Di sini kita melihat, bahwa kebanyakan dari kita sepakat bahwa apa yang dilakukan rektor tersebut tidak pas dilihat dari sudut pandang apapun. Dilihat dari sisi landasan negara yang berasaskan Pancasila dan bhineka tunggal ika, melarang cadar juga tidak pas, karena bertentangan dengan toleransi, keberagaman, dan konstitusi yang menjamin setiap pemeluk agama untuk menjalankan ajaran agamanya. Dilihat dari status universitasnya, yang merupakan universitas Islam, serta Si Rektor yang merupakan seorang Muslim, pelarangan itu makin tidak pas, karena bagaimana bisa Universitas Islam dan Rektor Muslim kok melarang penerapan ajaran Islam?
Jadi intinya, masyarakat telah memberikan respons yang pas terhadap kebijakan Rektor yang tidak pas tersebut. Namun kendati demikian, ada sebagian kelompok dari umat Islam yang ikut numbrung dalam kegaduhan perihal cadar itu, akan tetapi kegaduhan yang mereka ciptakan sama sekali tidak pas, dalam arti suara bising mereka tidak diarahkan pada telinga Rektor yang membuat kebijakan tidak bijak tadi, melainkan justru diarahkan pada umat Islam yang mengkritik Si Rektor. Padahal telah jelas siapa yang perlu dikritik dan siapa yang harus didukung. Benar-benar kegaduhan yang tidak pas dilihat dari sudut pandang manapun.
Sebagian dari mereka mengatakan, bahwa kebijakan itu adalah hak prerogatif Rektor, karena universitas itu ada di bawah kekuasaannya.

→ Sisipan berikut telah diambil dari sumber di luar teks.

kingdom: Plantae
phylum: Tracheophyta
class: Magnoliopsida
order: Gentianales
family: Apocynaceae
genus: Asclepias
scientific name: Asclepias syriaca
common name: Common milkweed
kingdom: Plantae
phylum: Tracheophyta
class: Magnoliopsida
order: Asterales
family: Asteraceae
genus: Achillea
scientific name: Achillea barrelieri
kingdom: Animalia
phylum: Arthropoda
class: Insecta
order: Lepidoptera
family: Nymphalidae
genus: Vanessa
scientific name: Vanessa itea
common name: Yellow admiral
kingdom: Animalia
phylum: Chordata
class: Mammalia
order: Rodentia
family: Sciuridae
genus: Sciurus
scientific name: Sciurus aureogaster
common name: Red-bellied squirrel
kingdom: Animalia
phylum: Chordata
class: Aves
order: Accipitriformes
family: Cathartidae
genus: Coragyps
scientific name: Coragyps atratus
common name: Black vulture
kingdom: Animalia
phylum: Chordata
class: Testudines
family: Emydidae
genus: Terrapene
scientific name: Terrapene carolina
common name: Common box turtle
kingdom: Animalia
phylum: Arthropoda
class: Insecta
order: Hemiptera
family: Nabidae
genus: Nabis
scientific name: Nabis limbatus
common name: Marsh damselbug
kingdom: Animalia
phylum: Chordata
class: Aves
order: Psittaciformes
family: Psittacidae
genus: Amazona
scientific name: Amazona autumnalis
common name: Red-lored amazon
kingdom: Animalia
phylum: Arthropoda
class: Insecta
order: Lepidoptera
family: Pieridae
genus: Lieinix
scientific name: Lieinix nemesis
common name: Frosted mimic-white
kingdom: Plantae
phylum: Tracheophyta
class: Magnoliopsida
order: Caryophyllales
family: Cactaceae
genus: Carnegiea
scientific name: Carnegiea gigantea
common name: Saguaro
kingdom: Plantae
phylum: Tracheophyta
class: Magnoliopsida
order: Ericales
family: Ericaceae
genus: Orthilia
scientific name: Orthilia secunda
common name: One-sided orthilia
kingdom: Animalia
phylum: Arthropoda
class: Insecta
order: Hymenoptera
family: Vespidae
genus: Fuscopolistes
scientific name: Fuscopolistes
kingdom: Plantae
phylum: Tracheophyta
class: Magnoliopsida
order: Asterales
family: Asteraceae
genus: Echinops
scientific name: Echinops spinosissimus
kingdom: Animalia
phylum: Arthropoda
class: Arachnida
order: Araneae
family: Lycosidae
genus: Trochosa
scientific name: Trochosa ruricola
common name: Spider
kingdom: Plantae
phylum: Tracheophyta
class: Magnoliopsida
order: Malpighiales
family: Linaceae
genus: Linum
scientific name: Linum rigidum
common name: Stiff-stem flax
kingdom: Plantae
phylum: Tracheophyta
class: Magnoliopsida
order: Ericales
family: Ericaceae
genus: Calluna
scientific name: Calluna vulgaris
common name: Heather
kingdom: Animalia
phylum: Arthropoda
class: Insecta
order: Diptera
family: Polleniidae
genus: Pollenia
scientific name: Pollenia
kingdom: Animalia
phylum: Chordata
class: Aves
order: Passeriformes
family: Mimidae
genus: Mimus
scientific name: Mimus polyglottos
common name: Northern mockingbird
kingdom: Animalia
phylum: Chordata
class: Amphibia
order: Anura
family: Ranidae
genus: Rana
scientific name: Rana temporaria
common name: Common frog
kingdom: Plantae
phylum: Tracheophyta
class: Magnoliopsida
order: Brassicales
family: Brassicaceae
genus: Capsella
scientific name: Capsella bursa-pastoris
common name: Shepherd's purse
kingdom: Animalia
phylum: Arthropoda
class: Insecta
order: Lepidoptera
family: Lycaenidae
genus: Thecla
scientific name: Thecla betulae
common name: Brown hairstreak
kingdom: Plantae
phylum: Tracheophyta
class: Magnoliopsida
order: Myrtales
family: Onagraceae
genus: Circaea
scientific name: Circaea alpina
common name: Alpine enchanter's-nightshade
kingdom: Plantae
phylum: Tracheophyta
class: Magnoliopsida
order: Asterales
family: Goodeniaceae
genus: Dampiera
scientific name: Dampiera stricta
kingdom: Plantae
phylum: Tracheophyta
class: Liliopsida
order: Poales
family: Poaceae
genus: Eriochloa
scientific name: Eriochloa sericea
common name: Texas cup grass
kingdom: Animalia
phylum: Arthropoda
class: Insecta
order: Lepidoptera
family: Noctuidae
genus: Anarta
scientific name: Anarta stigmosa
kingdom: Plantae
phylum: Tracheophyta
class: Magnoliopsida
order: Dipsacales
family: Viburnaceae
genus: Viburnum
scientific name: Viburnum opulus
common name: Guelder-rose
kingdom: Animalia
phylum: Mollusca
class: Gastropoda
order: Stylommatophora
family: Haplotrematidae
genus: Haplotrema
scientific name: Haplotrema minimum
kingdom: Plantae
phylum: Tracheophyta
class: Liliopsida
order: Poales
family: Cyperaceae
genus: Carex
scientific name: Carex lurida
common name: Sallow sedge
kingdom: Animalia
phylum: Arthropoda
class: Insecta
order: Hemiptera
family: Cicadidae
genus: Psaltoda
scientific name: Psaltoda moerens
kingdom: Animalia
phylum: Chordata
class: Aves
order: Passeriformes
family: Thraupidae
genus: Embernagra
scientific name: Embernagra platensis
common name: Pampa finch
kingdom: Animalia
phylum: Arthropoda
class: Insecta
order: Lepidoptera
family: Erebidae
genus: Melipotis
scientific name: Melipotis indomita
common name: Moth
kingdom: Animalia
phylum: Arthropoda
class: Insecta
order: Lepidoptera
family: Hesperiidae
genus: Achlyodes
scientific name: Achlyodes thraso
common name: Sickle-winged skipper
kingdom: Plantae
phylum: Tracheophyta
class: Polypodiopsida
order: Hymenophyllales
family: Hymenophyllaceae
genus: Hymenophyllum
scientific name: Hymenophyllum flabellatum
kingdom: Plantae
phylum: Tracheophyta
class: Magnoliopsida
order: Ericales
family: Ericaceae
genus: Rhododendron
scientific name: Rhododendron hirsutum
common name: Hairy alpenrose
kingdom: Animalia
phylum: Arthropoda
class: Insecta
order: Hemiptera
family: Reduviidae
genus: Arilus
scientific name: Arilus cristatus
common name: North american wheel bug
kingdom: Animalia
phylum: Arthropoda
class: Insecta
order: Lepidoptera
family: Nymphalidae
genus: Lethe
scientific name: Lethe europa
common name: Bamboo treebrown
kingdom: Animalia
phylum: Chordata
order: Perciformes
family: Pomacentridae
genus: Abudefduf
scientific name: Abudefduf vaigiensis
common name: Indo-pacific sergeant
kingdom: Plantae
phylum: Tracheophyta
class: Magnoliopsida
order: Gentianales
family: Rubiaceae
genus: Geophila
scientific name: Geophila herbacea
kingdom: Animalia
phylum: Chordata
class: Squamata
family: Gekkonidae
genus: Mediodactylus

Kalau ada mahasiswi yang tidak sepakat, gampang, tinggal keluar dari universitas dan cari tempat lain. Beres. Menurut hemat saya, itu adalah komentar yang tidak argumentatif, tampak emosional dan mematikan diskusi, sehingga tidak layak untuk ditanggapi. Umumnya, komentar seperti itu muncul dari kalangan liberal yang kurang atau tidak berpendidikan.
Baca juga: Benang Kusut Polemik Cadar
Sebagian yang lain juga tidak mengkritik kebijakan Sang Rektor, namun mereka justru sibuk mendiskusikan status hukum memakai cadar itu sendiri, yang memang terjadi silang pendapat di kalangan para mujtahid dan ahli fikih, antara yang mengatakan wajib, dan yang mengatakan sunah (jika ada jaminan aman dari fitnah). Maka, menurut kelompok ini, adalah salah jika kita menyalahkan Sang Rektor, karena tidak semua ulama mengatakan bercadar itu wajib.
Maka bagaimanapun harus dikatakan, kegaduhan yang diciptakan golongan ini juga tidak pas. Mengapa? Sebab Si Rektor melarang cadar karena menganggap pakaian itu radikal. Titik. Itu artinya, baik ulama yang mengatakan bercadar itu wajib maupun yang mengatakan sunah, oleh Si Rektor dianggap radikal semua. Tidak ada bedanya. Nah, jika demikian, apa gunanya mereka membela Si Rektor dengan alasan itu adalah masalah khilafiyah?